I may have humourous qualms about the format, but it’d be a shame to let the tradition lapse.
So, in one of my most (hah!) recent posts I talked about watching the original Pretty Cure. After I wrote that, I spent much of the rest of the year catching up on the rest of the franchise. Which you will find entertaining if, like me, you like violent toy shows in the problem-transformation-combat-finisher format and can tolerate the odd annoying familiar.
But there’s one exception to that judgement: Heartcatch Precure, with which the franchise comes perilously close to that rare thing, good anime.
I think of Heartcatch in terms of excess, or perhaps grace. Did it need a barnstorming four-ep finale fought above a ruined Earth? No, but it has one anyway! Much the same could be said of the beautiful stock footage and the fights, which were well wicked whenever the budget was unleashed—surprisingly often.
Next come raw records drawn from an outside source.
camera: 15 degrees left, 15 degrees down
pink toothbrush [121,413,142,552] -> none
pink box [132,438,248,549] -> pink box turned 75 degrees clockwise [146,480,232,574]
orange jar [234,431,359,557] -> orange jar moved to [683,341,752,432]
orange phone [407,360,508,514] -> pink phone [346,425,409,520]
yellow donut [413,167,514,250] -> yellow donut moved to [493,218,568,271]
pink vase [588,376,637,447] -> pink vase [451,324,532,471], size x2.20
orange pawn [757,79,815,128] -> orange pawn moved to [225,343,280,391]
And of the affecting one-off stories. And of the design of Erika’s face, which is hilarious.
But when I think of Cure Moonlight, I think of gaps.
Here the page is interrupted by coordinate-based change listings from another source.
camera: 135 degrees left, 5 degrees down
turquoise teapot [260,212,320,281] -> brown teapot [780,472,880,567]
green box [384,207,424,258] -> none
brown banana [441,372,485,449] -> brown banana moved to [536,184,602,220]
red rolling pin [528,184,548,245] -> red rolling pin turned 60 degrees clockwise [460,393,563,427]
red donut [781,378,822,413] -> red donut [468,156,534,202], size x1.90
For the first three-fifths of the story she’s a puzzle for the other Cures to solve – perhaps finishing up when, after thirty or so episodes of successfully saving everyone’s Heart Flowers, they see that Yuri’s is already dead.
Which I found quite startling. Particularly so because Heartcatch had said, every episode: Heart Flowers don’t die, the Cures don’t let it happen.
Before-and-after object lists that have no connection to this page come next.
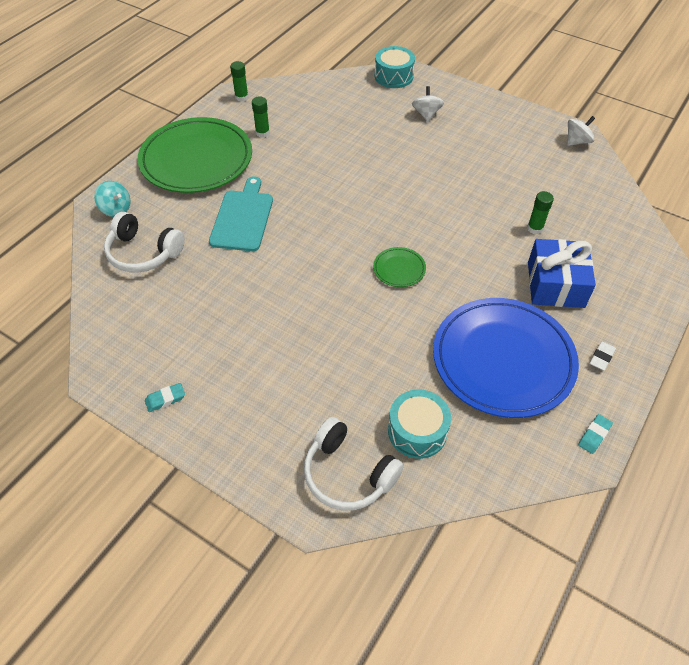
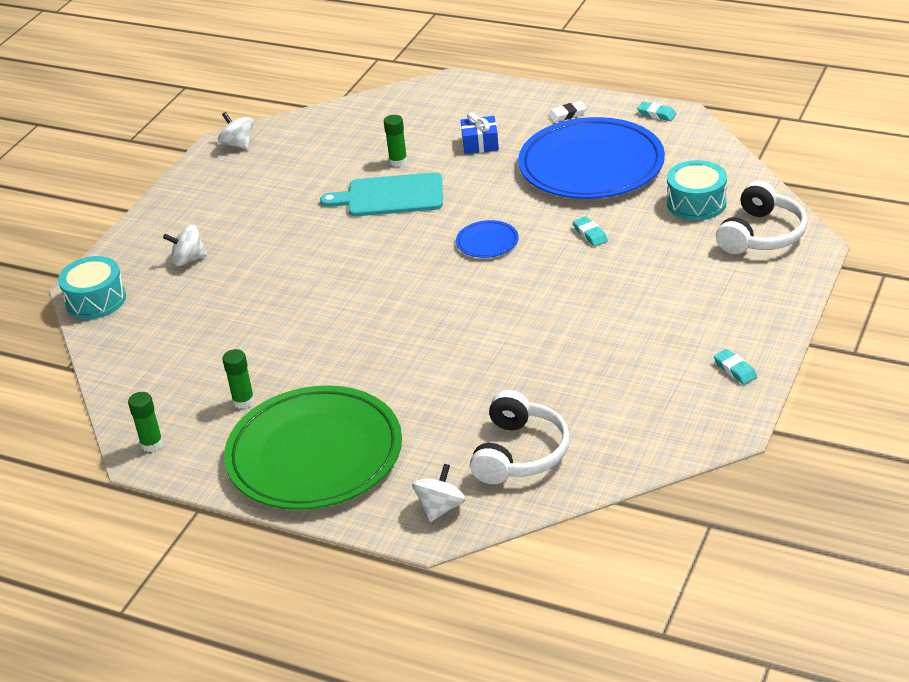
camera: 95 degrees left, 15 degrees down
turquoise spinning top [94,181,131,217] -> white spinning top [412,464,466,522]
turquoise cutting board [209,176,273,251] -> turquoise cutting board moved to [320,172,443,216]
green plate [373,247,426,287] -> blue plate [456,220,519,258]
blue gift [528,239,596,308] -> blue gift [461,112,499,154], size x0.57
white eraser [590,341,616,371] -> white eraser turned 45 degrees counterclockwise [548,101,587,122]
none -> turquoise eraser [573,216,608,247]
Here’s a decent example of the pleasure that repetition and variation can give us. It probably takes more than thirteen episodes to nail this sort of thing, and stock footage and stock ideas are positively an advantage. There, if you want one, is a reason not to condemn the year-long toy show format outright.
Yuri Tsukikage gets the older fans’ attention, I suppose because, as schneider points out, she’s a veteran, she’s been through the mill a bit. See Shinmaru’s highlighting of her return to the front lines.
Finally—spoilers, if spoilers bother you for this sort of show—krizzlybear praises the show’s climax.